Instructions:
**1)** In the rosacea passage, reproduce word for word everything from "There are many" down to "coined ocular rosacea.".
**2)** State whether each statement below agrees with the rosacea passage, answering yes or no and quoting the words of the passage that decide it: (a) Rosacea affects roughly five percent of the United States population. (b) The passage describes the triggers of rosacea as simpler than its symptoms. (c) Rosacea is regarded as a form of adult acne.
**3)** Extend the passage on rosacea, beginning after its final sentence.

Provided text:
There are many common skin conditions that affect people around the world, acne being one of the most common ones in dermatology. According to the American Academy of Dermatology, rosacea affects 14 million individuals in the United States or five percent of the population. Rosacea is considered a form of adult acne, and is characterized by acne flare-ups, flushing, facial redness, and prominent facial blood vessels and telangiectasia. There are several different forms of rosacea, some manifesting as traditional redness or pimples, and others affected the eyes and coined ocular rosacea.
Though rosacea a common skin issue for many, a survey from the National Rosacea Society found that 95 percent of rosacea patients barely knew any of the signed or symptoms of rosacea prior to their diagnosis. Though the symptoms of rosacea are usually quite apparent, the underlying triggers and environmental causes can be more complex, and expert treatment is vital when it comes to reducing the cosmetic appearance of rosacea.

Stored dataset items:
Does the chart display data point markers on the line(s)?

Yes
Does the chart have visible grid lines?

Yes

Solved problems:
**1)**
There are many common skin conditions that affect people around the world, acne being one of the most common ones in dermatology. According to the American Academy of Dermatology, rosacea affects 14 million individuals in the United States or five percent of the population. Rosacea is considered a form of adult acne, and is characterized by acne flare-ups, flushing, facial redness, and prominent facial blood vessels and telangiectasia. There are several different forms of rosacea, some manifesting as traditional redness or pimples, and others affected the eyes and coined ocular rosacea.

**2)**
(a) Yes: "rosacea affects 14 million individuals in the United States or five percent of the population"
(b) No: "the underlying triggers and environmental causes can be more complex"
(c) Yes: "Rosacea is considered a form of adult acne"

**3)**
If you’re frustrated by the appearance of redness, bumps, or broken blood vessels, board-certified dermatologist Dr. Michele Green is here to help. Dr. Green is an expert in cosmetic dermatology and has treated thousands of patients with acne/rosacea in her private NYC office. For over 25 years, she is consistently voted one of the best dermatologists in New York. She will offer you the best medical treatments for the management of rosacea, through her MGSKINLABs line of skin care products, laser treatments, oral antibiotics, chemical peels, and facials, and help restore your quality of life.
What is Rosacea?
Rosacea is one of the most common skin problems, and chronic skin condition, with more than 3 million new cases diagnosed each year in the United States alone. Rosacea can cause redness, visible bumps or pimples on your skin, and broken blood vessels. The primary sites for rosacea are the cheeks, nose, forehead, chin, and chest. Some patients also complain of a burning and itching sensation. Additionally, rosacea can commonly manifest with redness or irritation of the eyes as ocular rosacea.
The average age for the development of rosacea is typically 30 to 50 years of age, according to the American Academy of Dermatology. Additionally, female patients outnumber male rosacea patients, and the majority of patients have fair skin tones, according to the NIH. The correct diagnosis of rosacea is important, as many of rosacea cases get diagnosed incorrectly as eczema, psoriasis, or allergic contact dermatitis. Proper, immediate diagnosis by an expert health care professional, such as Dr. Michele Green in NYC, is essential in order to properly treat this skin disease. When you consult with Dr. Green, she’ll be able to assess your skin, review your medical history, analyze possible environmental triggers, and determine which treatments will be best for you.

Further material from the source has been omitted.